ABSTRACT

The interpersonal and relational nature of the human mind leads to a new understanding of the unconscious as a dual, relational, and interpersonally construed unconscious. Part of this “new unconscious” is also what can be defined the “unrepressed unconscious” and its neurobiological/neuroscientific version of “implicit memory,” rooted in the amygdala, within the limbic system. Traumatic memories are imprinted in the limbic system, where the impressions and relational matrix of our first two years of life are stored, since the hippocampus (declarative memory) does not function until the second year of life.

Complex PTSD (the negative consequences for the human psyche of long-term abuse, deprivation, or incest) testifies to the particularly serious aftereffect of trauma of human agency, and therefore also of the importance of a good relational base for optimal development.
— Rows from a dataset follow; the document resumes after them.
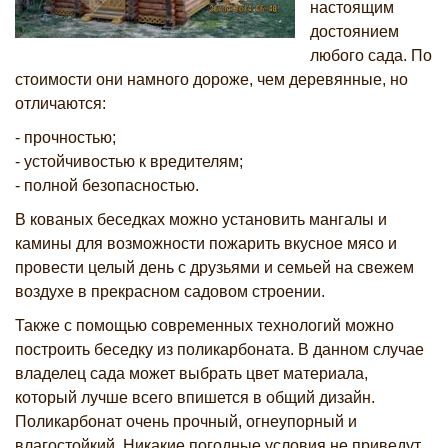
настоящим
достоянием
любого сада. По
стоимости они намного дороже, чем деревянные, но
отличаются:
- прочностью;
- устойчивостью к вредителям;
- полной безопасностью.
В кованых беседках можно установить мангалы и
камины для возможности пожарить вкусное мясо и
провести целый день с друзьями и семьей на свежем
воздухе в прекрасном садовом строении.
Также с помощью современных технологий можно
построить беседку из поликарбоната. В данном случае
владелец сада может выбрать цвет материала,
который лучше всего впишется в общий дизайн.
Поликарбонат очень прочный, огнеупорный и
влагостойкий. Никакие погодные условия не приведут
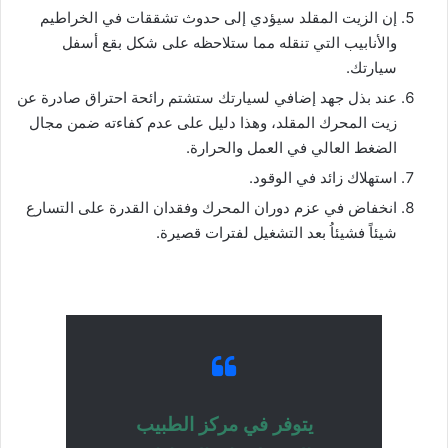
إن الزيت المقلد سيؤدي إلى حدوث تشققات في الخراطيم
والأنابيب التي تنقله مما ستلاحظه على شكل بقع أسفل
سيارتك.
عند بذل جهد إضافي لسيارتك ستشتم رائحة احتراق صادرة عن
زيت المحرك المقلد، وهذا دليل على عدم كفاءته ضمن مجال
الضغط العالي في العمل والحرارة.
استهلاك زائد في الوقود.
انخفاض في عزم دوران المحرك وفقدان القدرة على التسارع
شيئاً فشيئاُ بعد التشغيل لفترات قصيرة.
يتوفر في مركز الطبيب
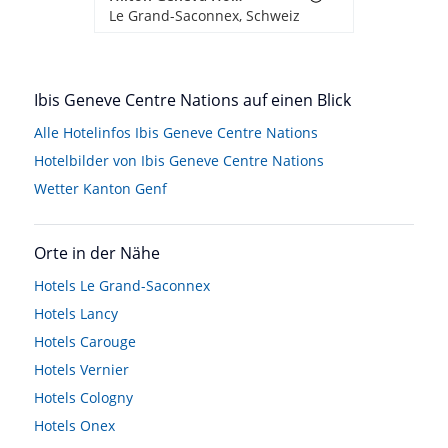
Le Grand-Saconnex, Schweiz
Ibis Geneve Centre Nations auf einen Blick
Alle Hotelinfos Ibis Geneve Centre Nations
Hotelbilder von Ibis Geneve Centre Nations
Wetter Kanton Genf
Orte in der Nähe
Hotels
Le Grand-Saconnex
Hotels
Lancy
Hotels
Carouge
Hotels
Vernier
Hotels
Cologny
Hotels
Onex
Trauma of human agency creates the most destructive foundation for future psychopathology, namely dissociation. In contrast to Freud’s understanding of psychopathology as being based on repression, the most severe disorders (from borderline to psychotic in a continuum of severity) is based on dissociation, which only stems from interpersonal trauma, not from natural catastrophes. Dissociation was not central in Freud’s understanding of psychopathology since he disavowed the relevance of real interpersonal trauma (mostly abuse, which he called “seduction”) in favor of a conflictual and phantasmatic theory of trauma.